After some four years, Thorndike started to think that he might be able to turn the project into a book. At first, Thorndike figured the book could be a group biography, modeled after “Profiles in Courage,” “The American Political Tradition” or “The Money Masters.” But eventually Thorndike saw a theme linking the CEOs. “After the sixth [CEO] it was clear there was this very strong pattern, that was the biggest surprise,” says Thorndike. “Over a long period of time, CEOs have to do two things well, they have to manage the business to optimize the profits and after that deploy the profits. Most of what separated these guys from their peers is in that second activity, which has the unwieldy name of capital allocation.”

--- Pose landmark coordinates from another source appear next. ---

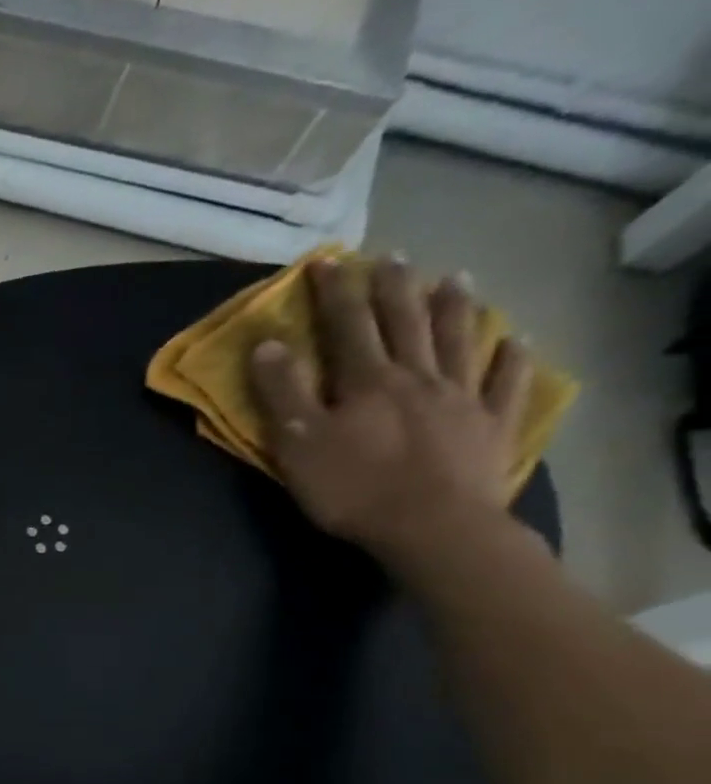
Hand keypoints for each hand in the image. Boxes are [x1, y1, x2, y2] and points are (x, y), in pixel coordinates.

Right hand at [249, 255, 536, 569]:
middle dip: (394, 288)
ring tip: (453, 278)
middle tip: (391, 257)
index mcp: (366, 381)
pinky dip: (512, 358)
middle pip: (406, 322)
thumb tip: (267, 345)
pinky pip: (506, 383)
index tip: (325, 261)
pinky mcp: (491, 426)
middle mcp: (417, 376)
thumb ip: (282, 394)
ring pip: (459, 340)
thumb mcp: (298, 443)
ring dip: (454, 307)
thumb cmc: (352, 488)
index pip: (346, 325)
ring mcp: (462, 398)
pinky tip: (517, 341)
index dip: (334, 292)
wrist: (431, 526)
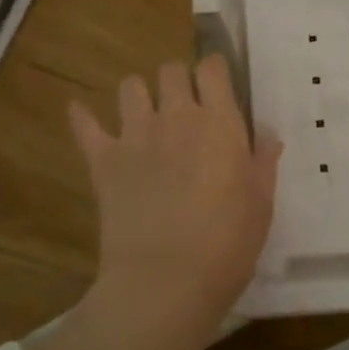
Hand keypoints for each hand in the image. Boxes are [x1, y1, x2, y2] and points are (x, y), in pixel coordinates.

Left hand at [69, 56, 281, 329]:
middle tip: (185, 106)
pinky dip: (82, 117)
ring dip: (139, 95)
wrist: (166, 280)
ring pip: (131, 87)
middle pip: (171, 70)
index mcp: (219, 123)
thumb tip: (267, 136)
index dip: (214, 71)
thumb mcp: (261, 204)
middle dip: (178, 80)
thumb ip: (262, 163)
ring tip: (145, 114)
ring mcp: (135, 135)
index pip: (212, 69)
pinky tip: (81, 113)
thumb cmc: (227, 244)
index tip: (218, 85)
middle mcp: (176, 116)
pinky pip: (85, 125)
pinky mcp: (103, 160)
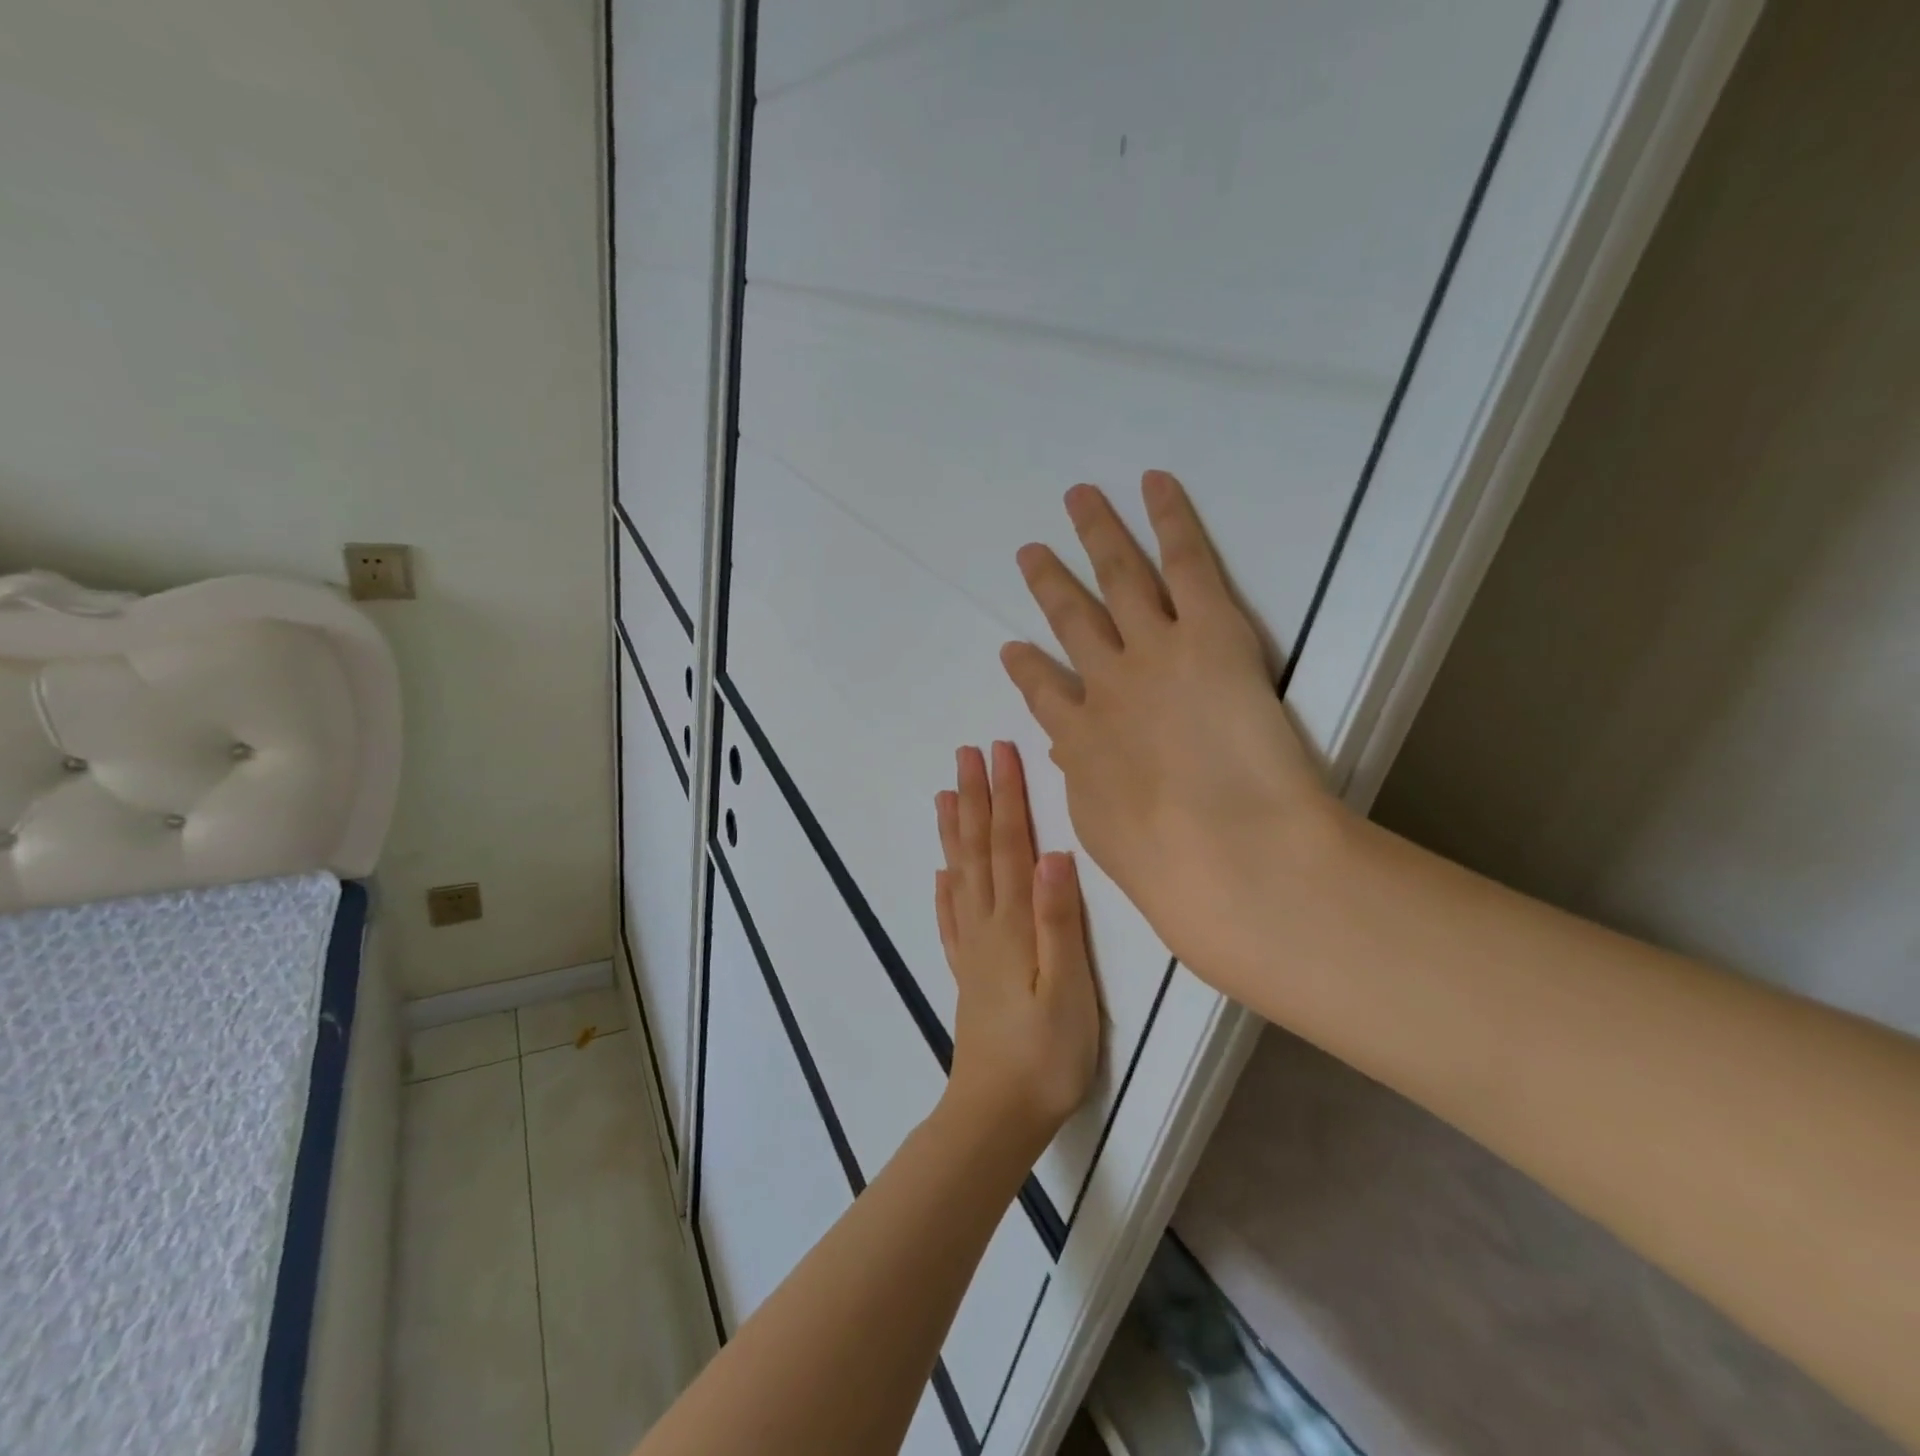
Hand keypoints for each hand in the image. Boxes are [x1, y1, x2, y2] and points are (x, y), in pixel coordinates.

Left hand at [934, 741, 1100, 1154]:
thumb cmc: (1046, 1053)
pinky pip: (950, 919)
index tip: (1000, 752)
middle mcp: (986, 926)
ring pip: (960, 875)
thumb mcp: (1069, 987)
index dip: (1006, 796)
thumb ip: (1059, 919)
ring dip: (955, 832)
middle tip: (966, 754)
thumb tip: (1054, 853)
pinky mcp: (967, 974)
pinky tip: (942, 875)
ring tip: (945, 795)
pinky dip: (945, 890)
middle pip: (980, 850)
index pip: (1010, 844)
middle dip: (976, 798)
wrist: (997, 1113)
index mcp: (1012, 923)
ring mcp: (971, 949)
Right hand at [999, 471, 1344, 990]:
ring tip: (1079, 500)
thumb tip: (1076, 762)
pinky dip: (1169, 519)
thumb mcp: (1105, 834)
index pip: (1044, 695)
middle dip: (1049, 585)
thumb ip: (1088, 788)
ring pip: (1118, 578)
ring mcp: (1153, 652)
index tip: (1013, 651)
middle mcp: (1106, 686)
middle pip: (1071, 621)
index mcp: (1081, 741)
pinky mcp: (1211, 633)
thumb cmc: (1169, 869)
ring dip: (1097, 535)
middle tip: (1031, 554)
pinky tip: (1154, 485)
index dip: (1027, 670)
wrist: (1227, 855)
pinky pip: (1186, 564)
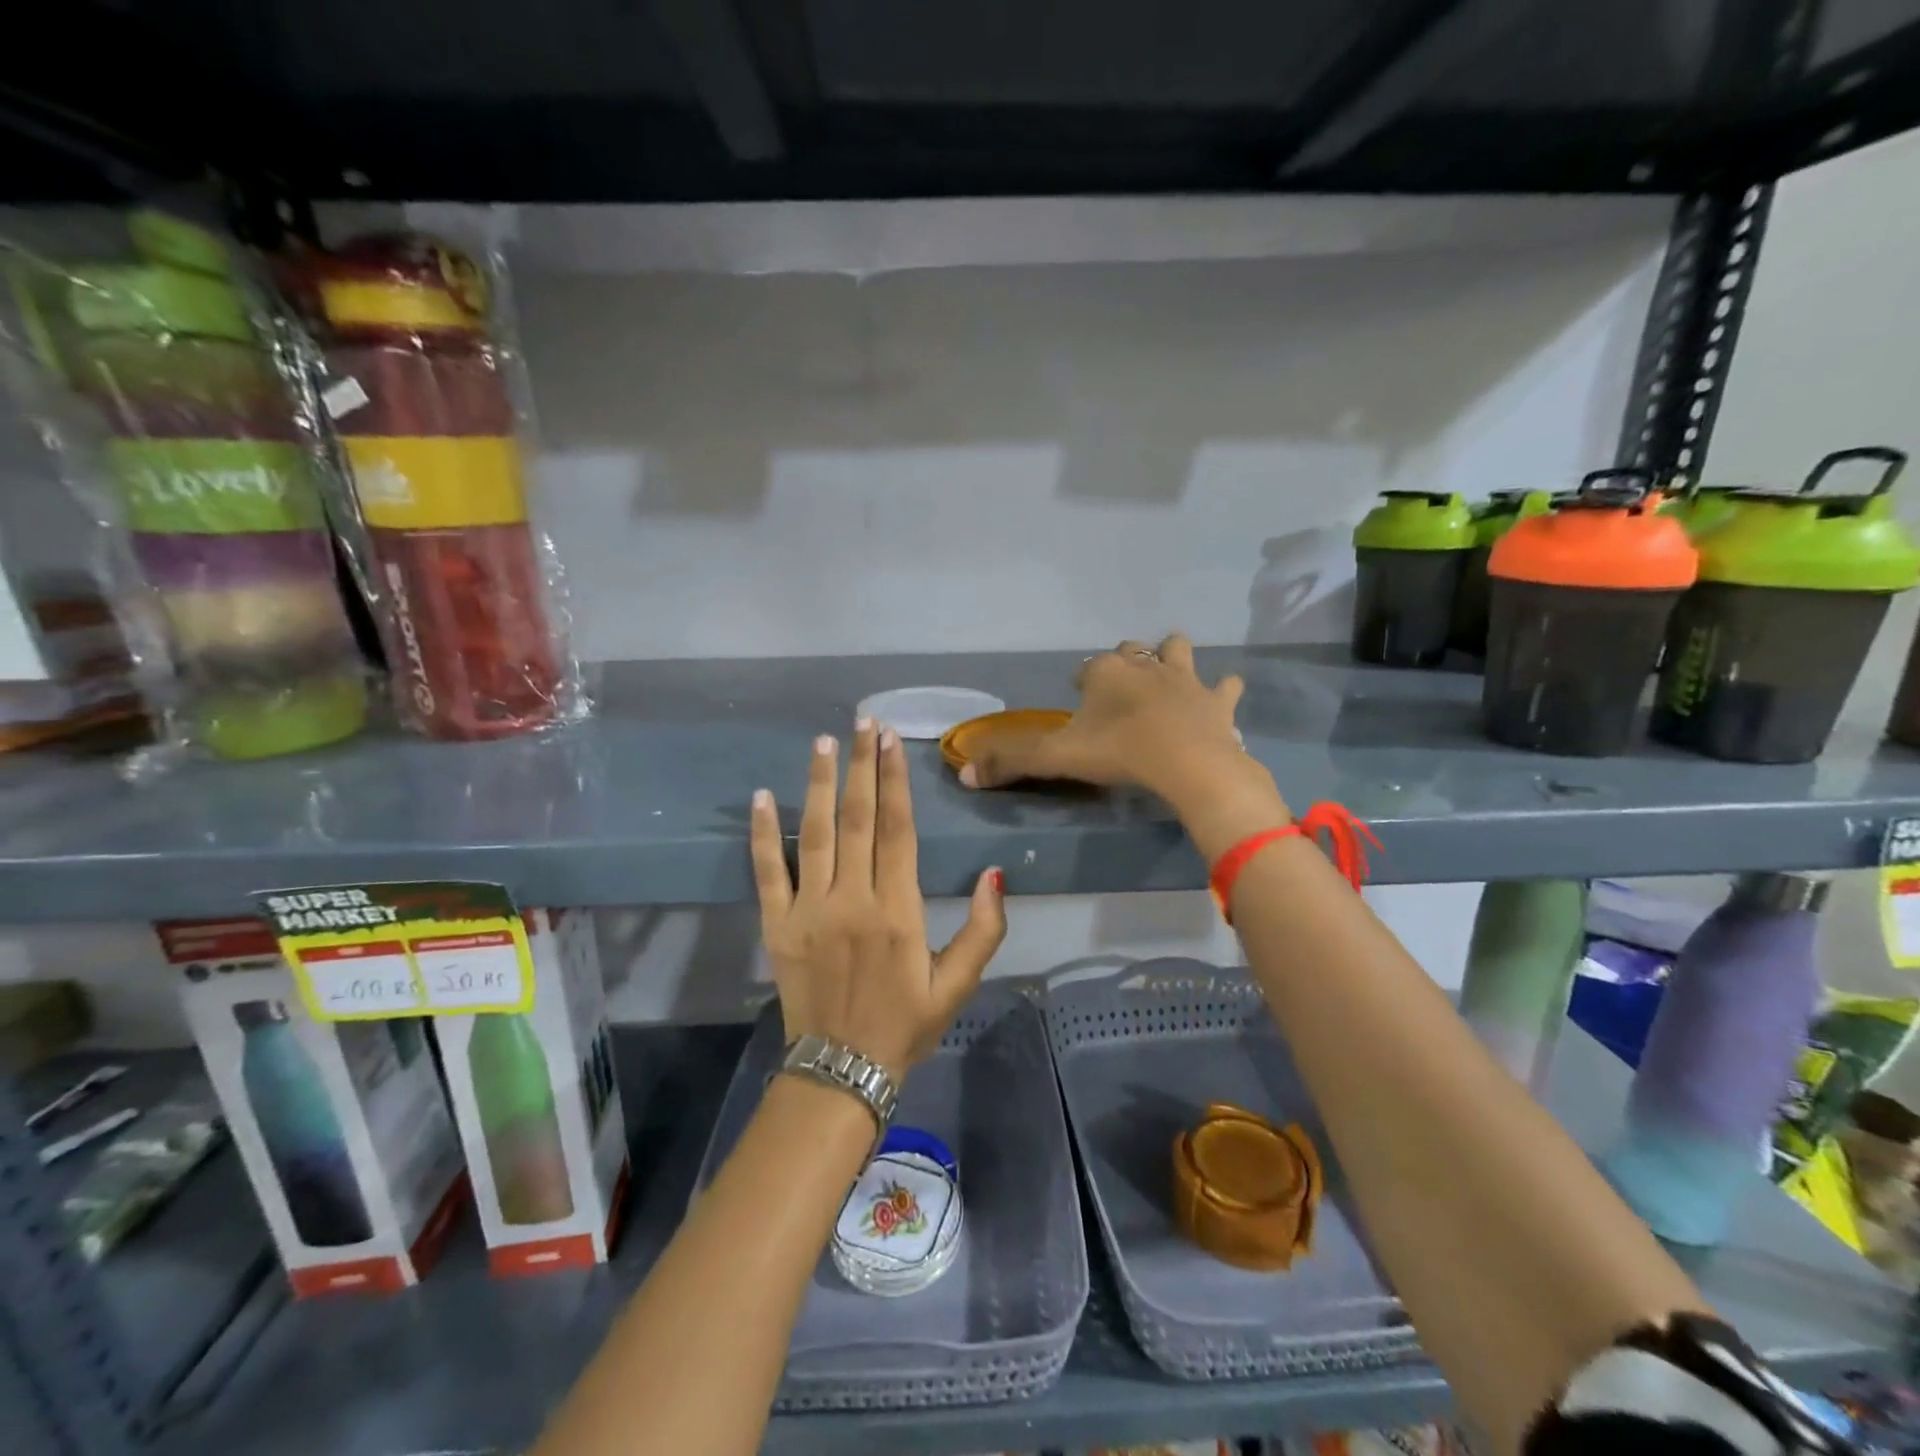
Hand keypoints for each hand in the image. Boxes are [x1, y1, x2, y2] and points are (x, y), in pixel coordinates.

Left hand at [751, 719, 1006, 1080]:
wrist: (842, 1072)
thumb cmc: (905, 1024)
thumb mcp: (958, 984)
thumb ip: (983, 929)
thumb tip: (995, 873)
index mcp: (898, 910)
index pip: (897, 830)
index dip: (894, 781)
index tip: (891, 741)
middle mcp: (852, 900)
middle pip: (858, 819)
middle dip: (861, 766)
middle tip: (862, 723)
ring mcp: (809, 910)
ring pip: (814, 834)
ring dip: (819, 785)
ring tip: (822, 743)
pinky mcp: (778, 926)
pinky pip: (768, 872)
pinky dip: (762, 834)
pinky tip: (762, 797)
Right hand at [956, 634, 1241, 794]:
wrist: (1189, 765)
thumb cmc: (1119, 753)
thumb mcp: (1057, 758)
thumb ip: (1011, 762)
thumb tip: (964, 774)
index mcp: (1105, 671)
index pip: (1087, 668)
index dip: (1082, 682)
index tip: (1079, 700)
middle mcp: (1145, 665)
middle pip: (1131, 651)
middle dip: (1125, 662)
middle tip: (1120, 691)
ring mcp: (1185, 679)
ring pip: (1178, 651)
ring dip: (1173, 657)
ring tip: (1169, 676)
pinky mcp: (1217, 701)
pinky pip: (1224, 686)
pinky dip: (1222, 691)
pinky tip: (1220, 699)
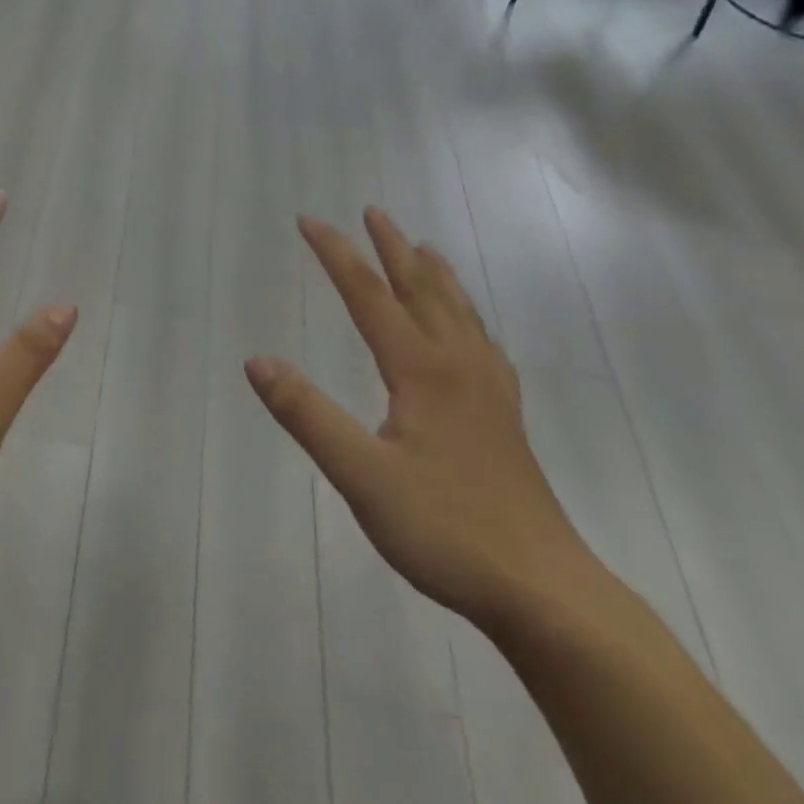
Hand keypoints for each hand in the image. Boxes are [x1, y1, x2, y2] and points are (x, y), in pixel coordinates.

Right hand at [246, 208, 596, 630]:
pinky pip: (483, 343)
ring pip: (459, 312)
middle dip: (392, 248)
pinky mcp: (505, 418)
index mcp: (421, 370)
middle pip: (422, 290)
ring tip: (423, 247)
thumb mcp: (361, 476)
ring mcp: (488, 391)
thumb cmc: (447, 530)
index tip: (309, 221)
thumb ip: (307, 415)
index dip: (337, 254)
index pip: (370, 296)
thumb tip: (257, 361)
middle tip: (372, 211)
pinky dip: (467, 315)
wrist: (546, 592)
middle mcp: (458, 366)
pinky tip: (470, 330)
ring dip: (434, 274)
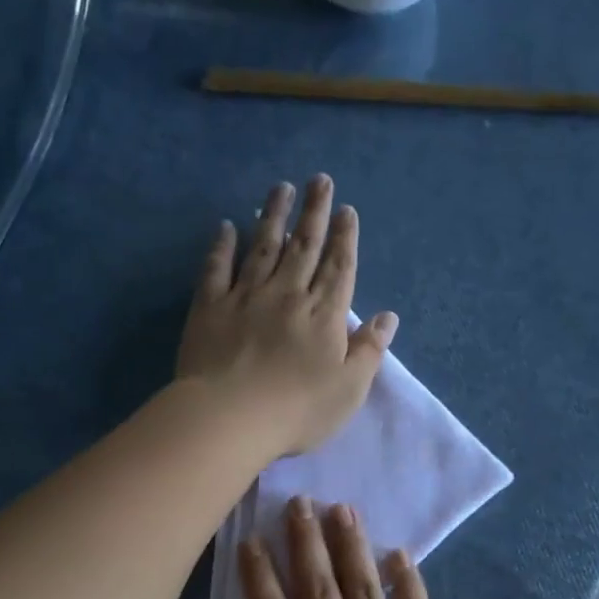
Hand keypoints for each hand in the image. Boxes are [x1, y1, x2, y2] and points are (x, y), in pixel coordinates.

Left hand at [176, 174, 398, 458]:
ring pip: (264, 246)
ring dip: (274, 215)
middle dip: (314, 212)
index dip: (345, 238)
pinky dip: (222, 245)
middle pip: (304, 246)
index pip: (339, 268)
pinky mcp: (210, 307)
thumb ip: (369, 351)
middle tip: (320, 180)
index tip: (347, 210)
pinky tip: (226, 226)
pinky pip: (217, 268)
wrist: (230, 417)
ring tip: (282, 188)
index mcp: (324, 315)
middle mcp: (287, 295)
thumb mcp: (348, 389)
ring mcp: (246, 297)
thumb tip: (388, 317)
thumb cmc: (297, 411)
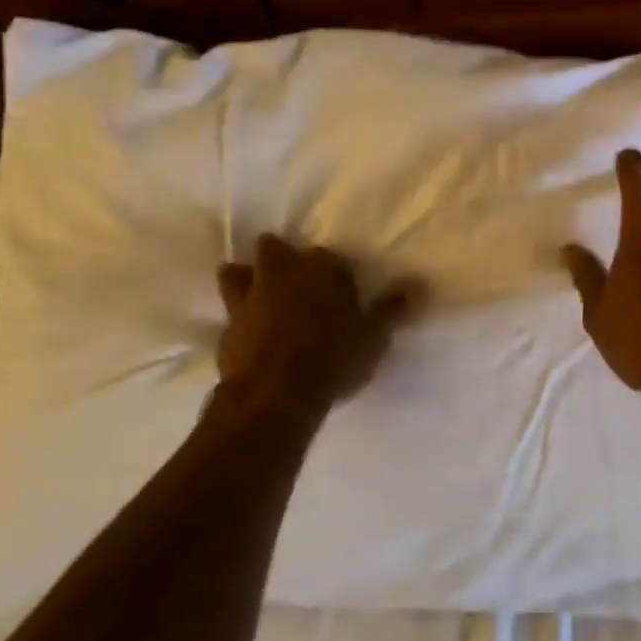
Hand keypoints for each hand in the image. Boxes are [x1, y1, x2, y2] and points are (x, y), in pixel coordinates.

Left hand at [216, 236, 416, 409]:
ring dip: (245, 277)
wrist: (276, 392)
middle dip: (280, 257)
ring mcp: (247, 298)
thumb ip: (390, 309)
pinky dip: (237, 318)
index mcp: (319, 270)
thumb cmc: (333, 358)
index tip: (340, 289)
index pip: (327, 257)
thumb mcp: (373, 336)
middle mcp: (279, 274)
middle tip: (293, 280)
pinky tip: (247, 333)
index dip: (332, 272)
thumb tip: (414, 286)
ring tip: (258, 294)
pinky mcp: (226, 327)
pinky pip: (229, 312)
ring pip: (236, 271)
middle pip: (272, 248)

Thorndike spent eight years working on the book and interviewed all the living CEOs he studied. The CEOs he ended up profiling were Tom Murphy of Capital Cities, Henry Singleton of Teledyne, Bill Anders of General Dynamics, John Malone of TCI, Katharine Graham of The Washington Post Co., Bill Stiritz of Ralston Purina, Dick Smith of General Cinema, and Warren Buffett of Berkshire Hathaway. Thorndike basically concluded that to achieve meaningful outperformance, CEOs need to do things differently than the other CEOs running companies in their respective industries. At the same time, however, Thorndike found the CEOs he researched had quite a bit in common. “They were very different from the standard conventional CEO personality, they were not charismatic visionary types, they were pragmatic, flexible and opportunistic, frugal and patient,” says Thorndike.
They also bought back a lot of their stock. Share repurchases that improve corporate earnings per share have become a major part of any CEO’s playbook these days. Some have criticized the practice as a financial engineering ploy that comes at the expense of vital reinvestment and can hurt a company’s long-term prospects. The successful CEOs Thorndike studied helped usher in the share buyback era. But Thorndike discovered that there was an important nuance to their buyback moves. They were not just mindlessly repurchasing shares each quarter. They minimized their dividends and, unlike many publicly-traded companies today, did not announce a big stock buyback authorization and repurchase a systematic amount of stock every quarter. Instead, Thorndike’s CEOs waited for long periods of time without doing anything and then pounced when they thought their stock was cheap, even buying large chunks of stock in a single quarter. “They had the investor’s mind set,” says Thorndike. “They viewed it as investment and when it had attractive returns they did a lot of it.” Thorndike also documents how his eight successful CEOs shrewdly deployed capital on selective acquisitions and worked diligently to minimize taxes.
It’s interesting that both managers and investors have been drawn to The Outsiders. The Wall Street Journal reported in February that activist investors who agitate for change at companies have been particularly fond of the book. Thorndike says investors who build concentrated portfolios and hold their positions over long periods of time will find the book more useful than fast-money traders. Says Thorndike: “The ideas of the book have the most value over longer holding periods.”